Localize nos itens abaixo todas as linhas que contêm a sequência "border" e copie cada uma delas. Diferencie maiúsculas de minúsculas.

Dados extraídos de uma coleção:
--

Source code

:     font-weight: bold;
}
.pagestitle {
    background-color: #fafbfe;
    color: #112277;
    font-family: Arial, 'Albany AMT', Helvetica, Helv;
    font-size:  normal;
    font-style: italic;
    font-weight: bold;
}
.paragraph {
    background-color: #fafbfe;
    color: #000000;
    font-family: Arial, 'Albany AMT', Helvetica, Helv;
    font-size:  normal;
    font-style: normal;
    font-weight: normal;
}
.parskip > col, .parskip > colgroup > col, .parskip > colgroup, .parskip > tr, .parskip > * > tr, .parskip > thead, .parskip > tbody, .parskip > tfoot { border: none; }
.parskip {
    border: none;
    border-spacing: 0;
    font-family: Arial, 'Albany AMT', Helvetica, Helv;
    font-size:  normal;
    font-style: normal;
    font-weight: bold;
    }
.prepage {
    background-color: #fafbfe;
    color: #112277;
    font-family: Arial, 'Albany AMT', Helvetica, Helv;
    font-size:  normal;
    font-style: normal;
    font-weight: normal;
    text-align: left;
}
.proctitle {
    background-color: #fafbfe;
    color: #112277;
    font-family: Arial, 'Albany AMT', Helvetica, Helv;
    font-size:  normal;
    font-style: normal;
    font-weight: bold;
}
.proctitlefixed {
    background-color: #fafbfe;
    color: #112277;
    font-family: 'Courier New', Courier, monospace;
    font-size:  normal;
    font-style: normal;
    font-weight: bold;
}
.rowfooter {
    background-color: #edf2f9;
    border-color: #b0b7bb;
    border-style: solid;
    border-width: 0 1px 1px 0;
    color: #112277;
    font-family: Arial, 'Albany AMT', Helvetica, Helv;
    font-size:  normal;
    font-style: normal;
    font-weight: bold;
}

--

SOLUÇÃO ESCRITA:
.parskip > col, .parskip > colgroup > col, .parskip > colgroup, .parskip > tr, .parskip > * > tr, .parskip > thead, .parskip > tbody, .parskip > tfoot { border: none; }
    border: none;
    border-spacing: 0;
    border-color: #b0b7bb;
    border-style: solid;
    border-width: 0 1px 1px 0;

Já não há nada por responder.